Puedes leer aquí Doña Perfecta. |
Capítulo XXXI
Ved con cuánta
tranquilidad se consagra a la escritura la señora doña Perfecta. Penetrad en su
cuarto, a pesar de lo avanzado de la hora, y la sorprenderéis en grave tarea,
compartido su espíritu entre la meditación y unas largas y concienzudas cartas
que traza a ratos con segura pluma y correctos perfiles. Dale de lleno en el
rostro y busto y manos la luz del quinqué, cuya pantalla deja en dulce penumbra
el resto de la persona y la pieza casi toda.

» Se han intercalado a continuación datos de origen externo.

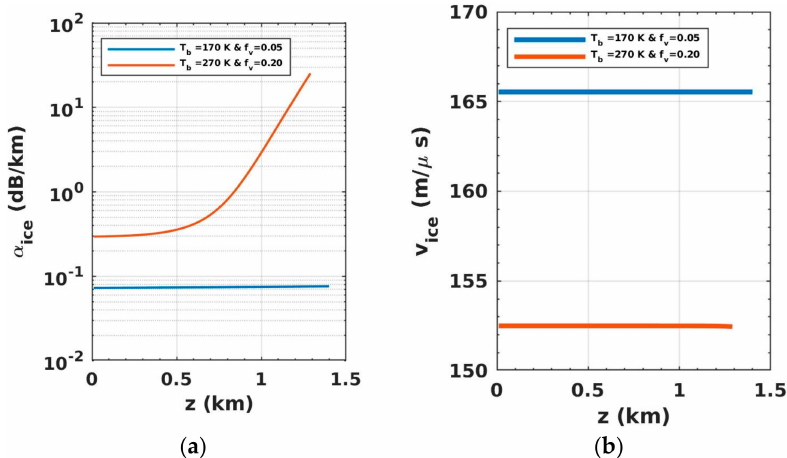
Figure 3. ( a ) Ice attenuation; ( b ) ice-layer velocity profiles for the extreme values of the investigated interval of the model parameters ( f v = 0.05, T b = 170 ) and ( f v = 0.2, T b = 270 ) . The two cases represent a cold quasi pure ice-layer and a warm dirty ice layer,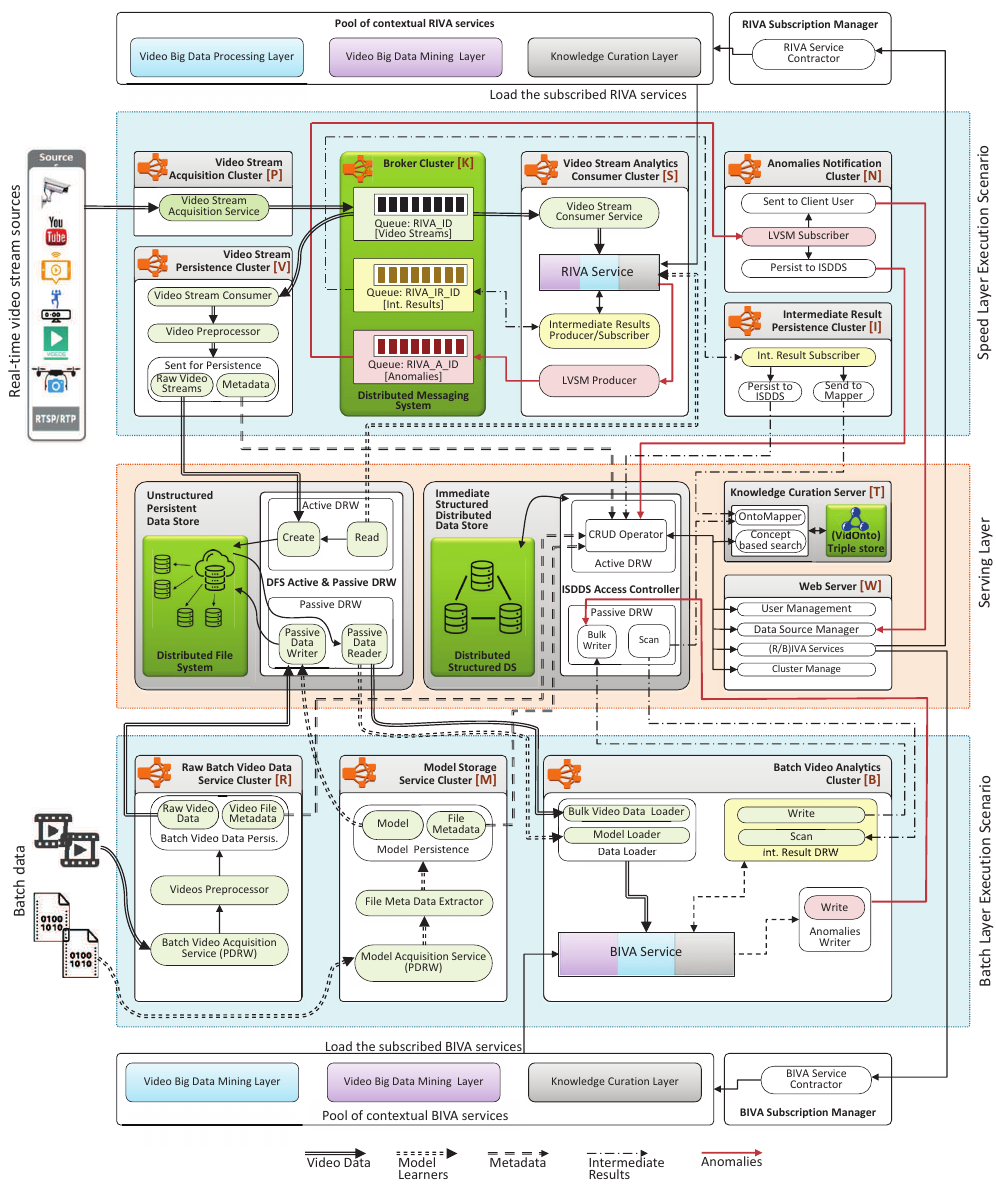
Figure 12. TORNADO execution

Parece una figura luminosa evocada
por la imaginación en medio de las vagas sombras del miedo.
Es
extraño que hasta ahora no hayamos hecho una afirmación muy importante, y es
que Doña Perfecta era hermosa, mejor dicho, era todavía hermosa, conservando en
su semblante rasgos de acabada belleza. La vida del campo, la falta absoluta de
presunción, el no vestirse, el no acicalarse, el odio a las modas, el
desprecio de las vanidades cortesanas eran causa de que su nativa hermosura no
brillase o brillase muy poco. También la desmejoraba mucho la intensa amarillez
de su rostro, indicando una fuerte constitución biliosa.
Negros
y rasgados los ojos, fina y delicada la nariz, ancha y despejada la frente,
todo observador la consideraba como acabado tipo de la humana figura: pero
había en aquellas facciones cierta expresión de dureza y soberbia que era causa
de antipatía. Así como otras personas, aun siendo feas, llaman, doña Perfecta
despedía. Su mirar, aun acompañado de bondadosas palabras, ponía entre ella y
las personas extrañas la infranqueable distancia de un respeto receloso; mas
para las de casa, es decir, para sus deudos, parciales y allegados, tenía una
singular atracción. Era maestra en dominar, y nadie la igualó en el arte de
hablar el lenguaje que mejor cuadraba a cada oreja.
Su
hechura biliosa, y el comercio excesivo con personas y cosas devotas, que
exaltaban sin fruto ni objeto su imaginación, la habían envejecido
prematuramente, y, siendo joven, no lo parecía. Podría decirse de ella que con
sus hábitos y su sistema de vida se había labrado una corteza, un forro pétreo,
insensible, encerrándose dentro como el caracol en su casa portátil. Doña
Perfecta salía pocas veces de su concha.